Figure 7.

The NMT1 Mutation Affects the Proper Localization and Dynamics of ArfA1F at the Golgi.

(A) Confocal live-cell images of a cotyledon epidermal cell of Col-0 and STINGY backgrounds stably expressing ArfA1F-YFP. Col0/ArfA1F-YFP shows ArfA1F localization mainly at punctate structures (left panel), which include Golgi stacks (see Supplemental Figure 10 online), while STINGY/ArfA1F-YFP also shows abundant ArfA1F localization in the cytosol. Bars = 5 μm; bar in the inset = 1 μm.

(B) The relative membrane/cytosol ArfA1F-YFP fluorescence distribution in both Col-0/ArfA1F-YFP and STINGY/ArfA1F-YFP is visualized as histograms, which report the ratio between the fluorescence intensity measured in regions of identical size for the punctate structures and the cytosol.
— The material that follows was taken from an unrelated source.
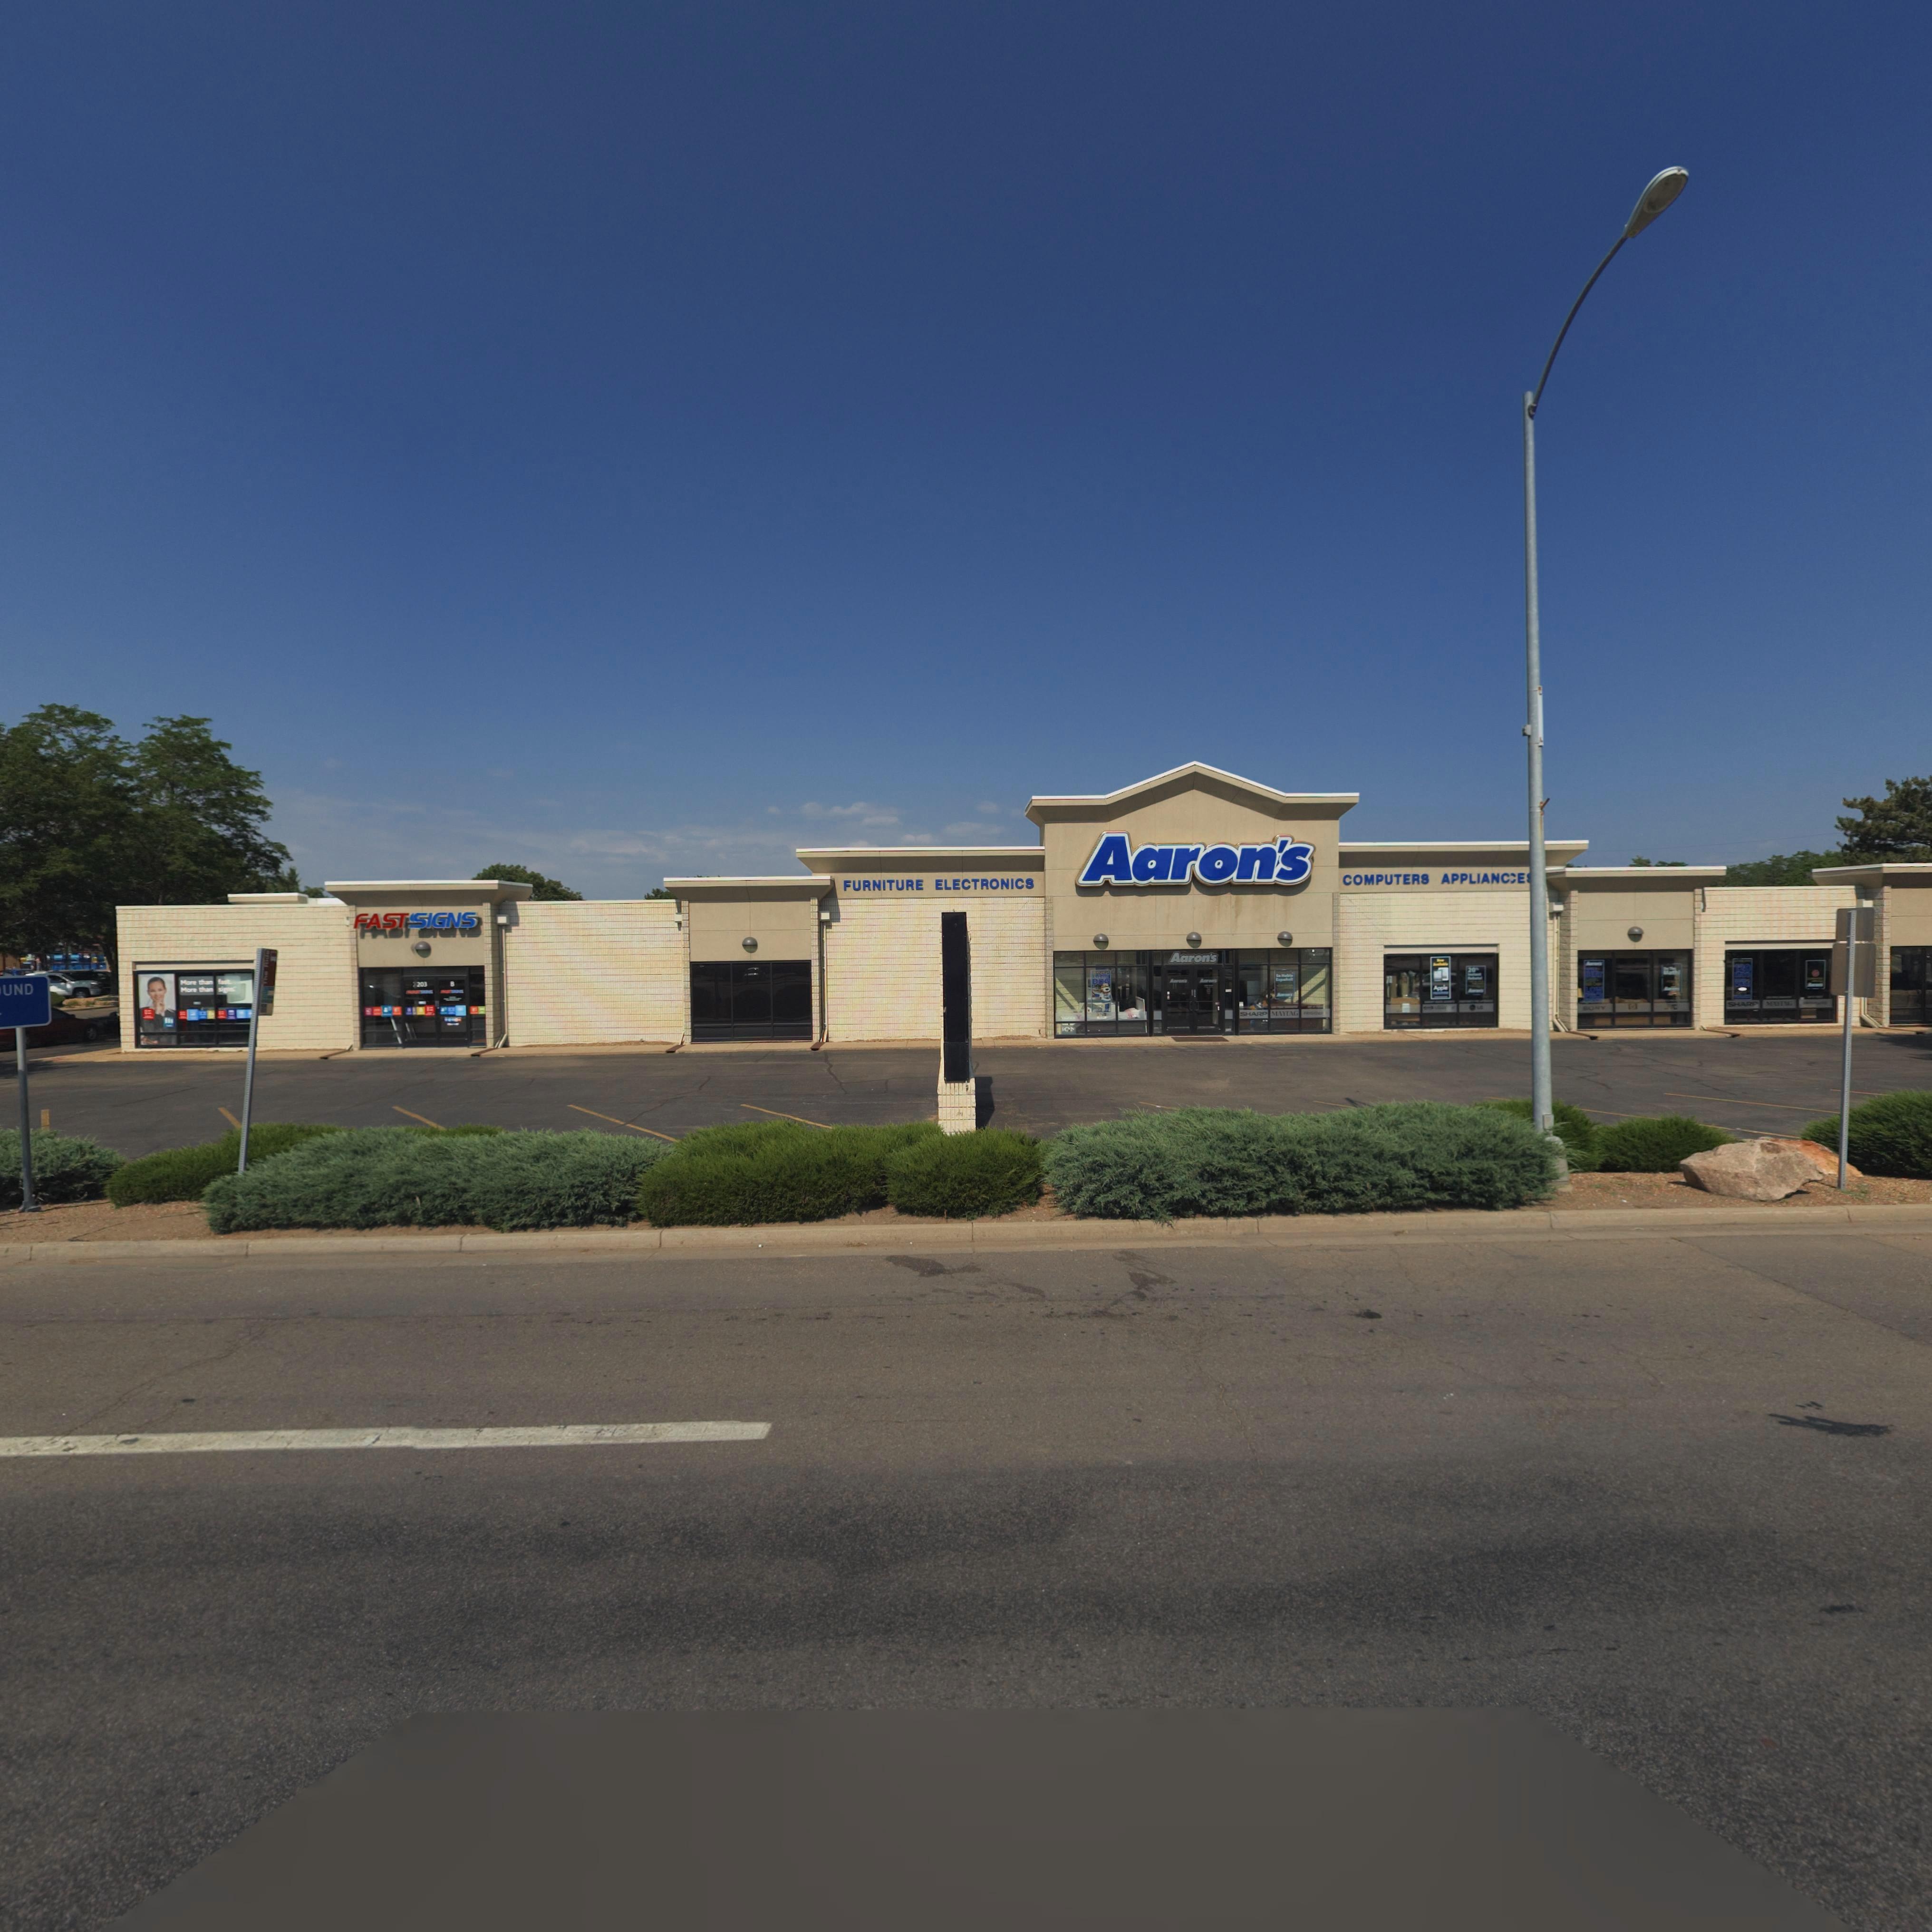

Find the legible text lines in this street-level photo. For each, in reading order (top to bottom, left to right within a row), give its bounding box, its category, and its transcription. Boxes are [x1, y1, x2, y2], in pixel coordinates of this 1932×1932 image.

[1073, 829, 1316, 887] BusinessName: Aaron's
[352, 910, 479, 930] BusinessName: FAST*SIGNS
[1169, 951, 1218, 964] BusinessName: Aaron's
[415, 981, 428, 987] StreetNumber: 203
(C) Immunoblot analyses of ArfA1F-YFP (∼47 kD) using a GFP antibody on the soluble and membrane fractions of Col-0/ArfA1F, STINGY/ArfA1F, and Col-0. As supported by a comparison of the relative abundance of the bands in the soluble and membrane fractions in each sample, in STINGY, ArfA1F-YFP is more abundant in the soluble fraction than in the membrane fraction compared with the nonmutagenized Col-0-SEC-RFP control. Ponceau red staining represents the protein loading control.

(D) and (E) FRAP curves representing the time course of ArfA1F-YFP (starting at 0 s) for Col-0/ArfA1F-YFP and STINGY/ArfA1F-YFP.

(F) Representation of the half-time recovery (s) of ArfA1F-YFP in Col-0 and STINGY backgrounds. A.U., arbitrary units.

(G) Representation of the mobile fraction (%) for ArfA1F-YFP in Col-0 and STINGY backgrounds. The difference in fluorescence recovery half-times and the mobile fraction between the samples is significant, as indicated by the P value on the charts ([F] and [G]).